REQUIRED ACTION
Set down exactly the lines in the records below that run from the line with "nose: (1506, 734)" to the line with "root of tail: (195, 233)", inclusive, and nothing more.
______________________________
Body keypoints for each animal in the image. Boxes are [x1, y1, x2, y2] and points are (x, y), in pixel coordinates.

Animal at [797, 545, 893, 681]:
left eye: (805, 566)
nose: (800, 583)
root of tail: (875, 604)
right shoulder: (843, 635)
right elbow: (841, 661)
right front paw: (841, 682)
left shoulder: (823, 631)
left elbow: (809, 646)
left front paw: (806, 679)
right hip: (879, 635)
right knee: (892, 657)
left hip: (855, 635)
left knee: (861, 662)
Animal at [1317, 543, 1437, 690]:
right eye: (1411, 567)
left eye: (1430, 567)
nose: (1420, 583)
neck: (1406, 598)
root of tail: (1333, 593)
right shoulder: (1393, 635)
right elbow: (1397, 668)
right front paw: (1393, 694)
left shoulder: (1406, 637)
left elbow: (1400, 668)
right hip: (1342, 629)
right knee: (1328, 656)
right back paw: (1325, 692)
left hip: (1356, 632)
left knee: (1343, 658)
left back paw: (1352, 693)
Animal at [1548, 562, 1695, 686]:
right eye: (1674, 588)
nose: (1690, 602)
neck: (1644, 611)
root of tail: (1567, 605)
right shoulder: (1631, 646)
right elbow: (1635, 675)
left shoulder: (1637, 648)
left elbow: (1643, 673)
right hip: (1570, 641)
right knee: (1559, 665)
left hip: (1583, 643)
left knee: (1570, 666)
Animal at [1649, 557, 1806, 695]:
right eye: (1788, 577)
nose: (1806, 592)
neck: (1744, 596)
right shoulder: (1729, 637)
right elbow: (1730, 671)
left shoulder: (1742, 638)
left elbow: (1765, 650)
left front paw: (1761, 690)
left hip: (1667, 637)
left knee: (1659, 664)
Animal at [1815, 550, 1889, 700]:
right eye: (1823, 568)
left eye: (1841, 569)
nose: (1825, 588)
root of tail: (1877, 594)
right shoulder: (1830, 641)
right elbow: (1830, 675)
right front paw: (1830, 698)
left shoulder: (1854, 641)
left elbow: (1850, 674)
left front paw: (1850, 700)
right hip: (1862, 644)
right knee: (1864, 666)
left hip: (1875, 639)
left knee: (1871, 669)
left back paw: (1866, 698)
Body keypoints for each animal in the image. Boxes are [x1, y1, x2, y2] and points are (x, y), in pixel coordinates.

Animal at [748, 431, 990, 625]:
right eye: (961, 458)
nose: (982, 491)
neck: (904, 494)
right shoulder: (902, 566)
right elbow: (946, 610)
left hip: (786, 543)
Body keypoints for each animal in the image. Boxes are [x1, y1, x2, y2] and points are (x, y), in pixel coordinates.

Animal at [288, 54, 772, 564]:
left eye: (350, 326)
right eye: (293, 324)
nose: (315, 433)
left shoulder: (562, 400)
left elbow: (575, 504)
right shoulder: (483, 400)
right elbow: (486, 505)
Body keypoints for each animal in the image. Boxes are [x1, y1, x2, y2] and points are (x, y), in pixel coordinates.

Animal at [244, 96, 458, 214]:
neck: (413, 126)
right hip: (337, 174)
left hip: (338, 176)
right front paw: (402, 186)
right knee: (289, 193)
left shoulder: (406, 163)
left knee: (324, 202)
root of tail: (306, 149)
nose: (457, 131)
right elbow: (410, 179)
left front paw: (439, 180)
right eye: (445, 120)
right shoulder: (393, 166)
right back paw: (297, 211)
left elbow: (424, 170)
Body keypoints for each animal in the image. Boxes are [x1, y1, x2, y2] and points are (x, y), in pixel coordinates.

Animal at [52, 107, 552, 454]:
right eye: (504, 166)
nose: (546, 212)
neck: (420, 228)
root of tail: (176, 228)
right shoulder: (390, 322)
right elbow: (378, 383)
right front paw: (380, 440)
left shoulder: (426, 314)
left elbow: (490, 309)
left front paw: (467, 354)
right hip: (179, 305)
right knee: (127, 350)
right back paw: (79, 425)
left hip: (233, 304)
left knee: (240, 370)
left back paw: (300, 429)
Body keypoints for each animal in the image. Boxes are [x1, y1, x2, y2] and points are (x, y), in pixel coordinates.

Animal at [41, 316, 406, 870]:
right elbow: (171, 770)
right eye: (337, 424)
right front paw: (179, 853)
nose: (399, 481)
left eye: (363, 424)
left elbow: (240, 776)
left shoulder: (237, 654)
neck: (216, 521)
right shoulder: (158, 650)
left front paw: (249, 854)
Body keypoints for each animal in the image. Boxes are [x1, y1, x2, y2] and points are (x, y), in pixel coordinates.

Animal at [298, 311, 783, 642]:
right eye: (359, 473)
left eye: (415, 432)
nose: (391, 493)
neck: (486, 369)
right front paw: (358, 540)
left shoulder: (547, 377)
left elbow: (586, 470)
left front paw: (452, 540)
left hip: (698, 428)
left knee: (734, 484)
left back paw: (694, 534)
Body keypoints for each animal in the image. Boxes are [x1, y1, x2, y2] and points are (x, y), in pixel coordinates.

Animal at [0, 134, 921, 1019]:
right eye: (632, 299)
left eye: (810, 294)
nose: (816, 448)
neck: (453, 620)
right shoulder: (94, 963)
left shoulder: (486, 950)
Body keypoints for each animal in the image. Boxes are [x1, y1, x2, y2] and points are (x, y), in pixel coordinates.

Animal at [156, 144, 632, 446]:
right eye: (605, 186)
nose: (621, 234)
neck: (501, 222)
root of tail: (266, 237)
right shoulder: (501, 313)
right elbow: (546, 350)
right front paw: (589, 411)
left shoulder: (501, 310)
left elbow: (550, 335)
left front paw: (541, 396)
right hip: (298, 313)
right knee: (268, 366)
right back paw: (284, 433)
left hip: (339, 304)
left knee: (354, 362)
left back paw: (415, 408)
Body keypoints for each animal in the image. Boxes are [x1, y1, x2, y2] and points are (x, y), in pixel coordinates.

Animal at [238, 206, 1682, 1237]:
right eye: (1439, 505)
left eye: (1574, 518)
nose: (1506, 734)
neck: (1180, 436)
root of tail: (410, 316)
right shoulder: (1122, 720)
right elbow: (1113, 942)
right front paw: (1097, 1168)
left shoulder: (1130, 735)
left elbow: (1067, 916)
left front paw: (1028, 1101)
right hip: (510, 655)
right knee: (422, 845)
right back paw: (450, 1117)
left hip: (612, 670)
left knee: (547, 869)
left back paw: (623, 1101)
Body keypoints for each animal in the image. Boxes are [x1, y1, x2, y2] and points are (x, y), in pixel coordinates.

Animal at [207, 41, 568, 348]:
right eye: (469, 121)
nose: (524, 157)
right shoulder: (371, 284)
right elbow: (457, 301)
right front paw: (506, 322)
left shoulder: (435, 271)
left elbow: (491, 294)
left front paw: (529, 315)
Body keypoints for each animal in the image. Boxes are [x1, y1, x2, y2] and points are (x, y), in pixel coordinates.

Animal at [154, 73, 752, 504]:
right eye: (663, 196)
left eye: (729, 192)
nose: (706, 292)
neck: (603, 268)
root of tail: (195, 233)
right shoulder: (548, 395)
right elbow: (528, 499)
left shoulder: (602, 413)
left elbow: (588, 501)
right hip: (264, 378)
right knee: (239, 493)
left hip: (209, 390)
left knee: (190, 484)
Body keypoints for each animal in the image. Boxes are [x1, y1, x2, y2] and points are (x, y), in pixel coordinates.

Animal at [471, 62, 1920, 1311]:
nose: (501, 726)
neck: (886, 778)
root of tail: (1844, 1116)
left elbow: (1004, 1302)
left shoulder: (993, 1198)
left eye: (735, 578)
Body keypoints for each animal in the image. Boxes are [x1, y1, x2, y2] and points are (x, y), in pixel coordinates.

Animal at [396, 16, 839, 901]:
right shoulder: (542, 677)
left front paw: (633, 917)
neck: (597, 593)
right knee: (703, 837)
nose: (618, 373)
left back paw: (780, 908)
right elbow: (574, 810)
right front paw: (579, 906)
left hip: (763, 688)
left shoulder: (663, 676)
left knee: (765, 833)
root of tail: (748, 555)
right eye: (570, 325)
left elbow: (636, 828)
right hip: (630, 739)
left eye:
______________________________
TASK RESPONSE
nose: (1506, 734)
neck: (1180, 436)
root of tail: (410, 316)
right shoulder: (1122, 720)
right elbow: (1113, 942)
right front paw: (1097, 1168)
left shoulder: (1130, 735)
left elbow: (1067, 916)
left front paw: (1028, 1101)
right hip: (510, 655)
right knee: (422, 845)
right back paw: (450, 1117)
left hip: (612, 670)
left knee: (547, 869)
left back paw: (623, 1101)
Body keypoints for each animal in the image. Boxes are [x1, y1, x2, y2] and points are (x, y), in pixel coordinates.

Animal at [207, 41, 568, 348]:
right eye: (469, 121)
nose: (524, 157)
right shoulder: (371, 284)
right elbow: (457, 301)
right front paw: (506, 322)
left shoulder: (435, 271)
left elbow: (491, 294)
left front paw: (529, 315)
Body keypoints for each animal in the image. Boxes are [x1, y1, x2, y2] and points are (x, y), in pixel coordinates.

Animal at [154, 73, 752, 504]:
right eye: (663, 196)
left eye: (729, 192)
nose: (706, 292)
neck: (603, 268)
root of tail: (195, 233)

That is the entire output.